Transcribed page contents
=== Section Start ===

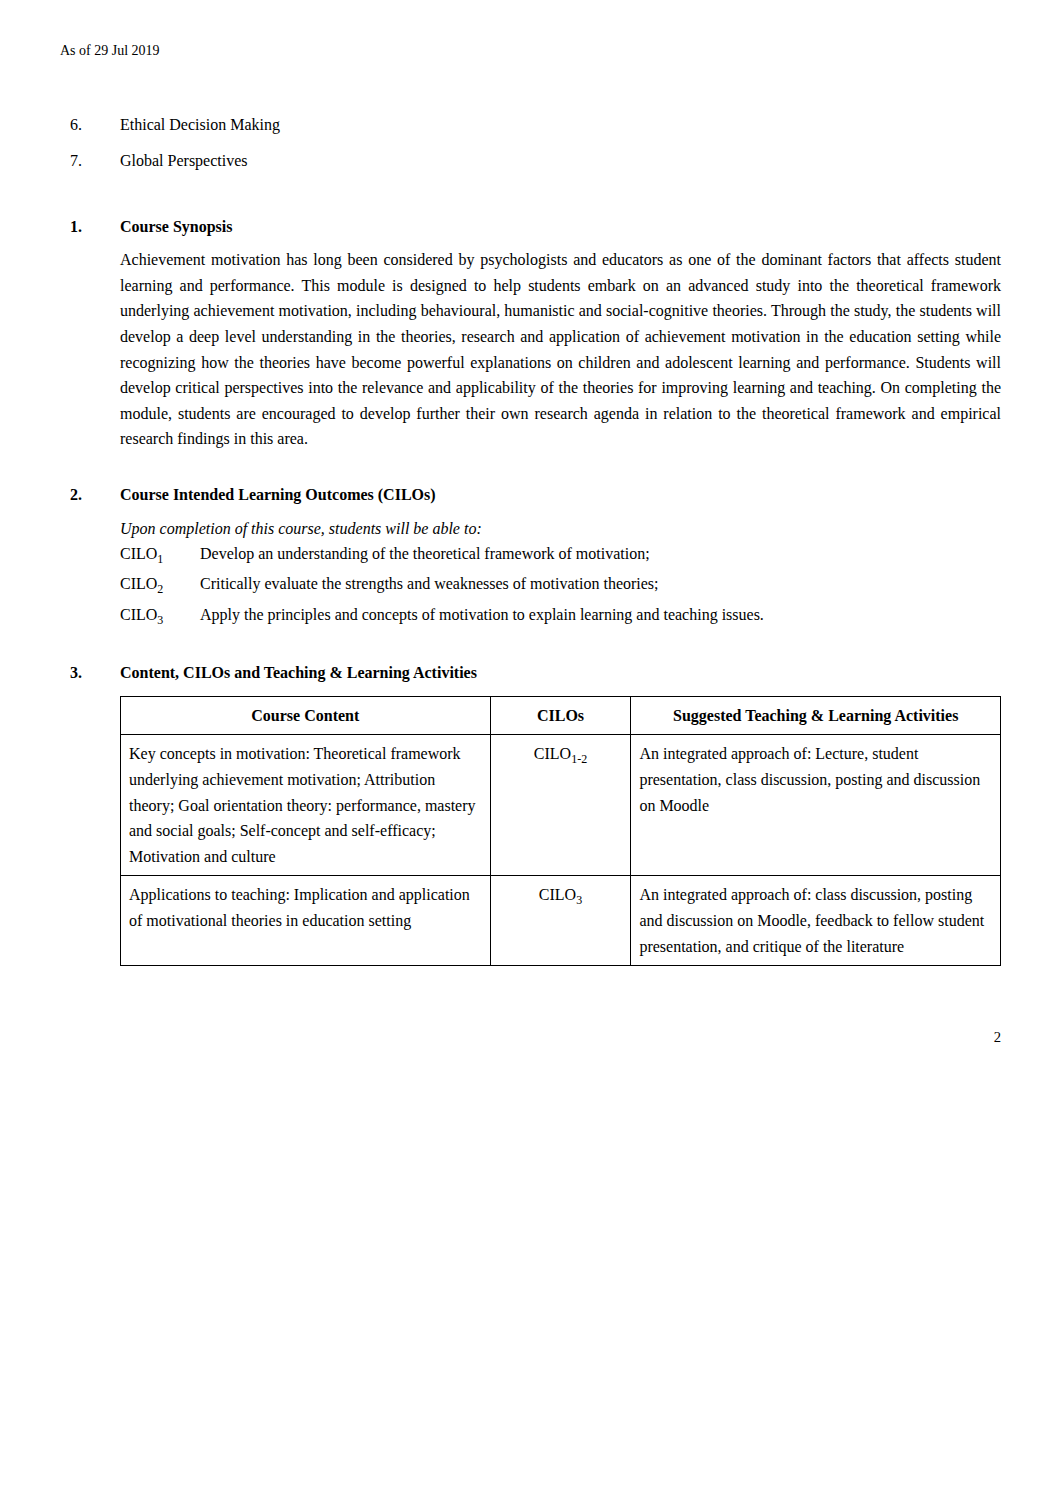As of 29 Jul 2019
6. Ethical Decision Making
7. Global Perspectives
1. Course Synopsis
Achievement motivation has long been considered by psychologists and educators as one of the dominant factors that affects student learning and performance. This module is designed to help students embark on an advanced study into the theoretical framework underlying achievement motivation, including behavioural, humanistic and social-cognitive theories. Through the study, the students will develop a deep level understanding in the theories, research and application of achievement motivation in the education setting while recognizing how the theories have become powerful explanations on children and adolescent learning and performance. Students will develop critical perspectives into the relevance and applicability of the theories for improving learning and teaching. On completing the module, students are encouraged to develop further their own research agenda in relation to the theoretical framework and empirical research findings in this area.
2. Course Intended Learning Outcomes (CILOs)
Upon completion of this course, students will be able to:
CILO1
Develop an understanding of the theoretical framework of motivation;
CILO2
Critically evaluate the strengths and weaknesses of motivation theories;
CILO3
Apply the principles and concepts of motivation to explain learning and teaching issues.
3. Content, CILOs and Teaching & Learning Activities
| Course Content | CILOs | Suggested Teaching & Learning Activities |
| --- | --- | --- |
| Key concepts in motivation: Theoretical framework underlying achievement motivation; Attribution theory; Goal orientation theory: performance, mastery and social goals; Self-concept and self-efficacy; Motivation and culture | CILO 1-2 | An integrated approach of: Lecture, student presentation, class discussion, posting and discussion on Moodle |
| Applications to teaching: Implication and application of motivational theories in education setting | CILO 3 | An integrated approach of: class discussion, posting and discussion on Moodle, feedback to fellow student presentation, and critique of the literature |
2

=== Section End ===

EXERCISE: Count how many lines in the entries hold "approach" and reply with that number alone.

EXERCISE OUTPUT: 2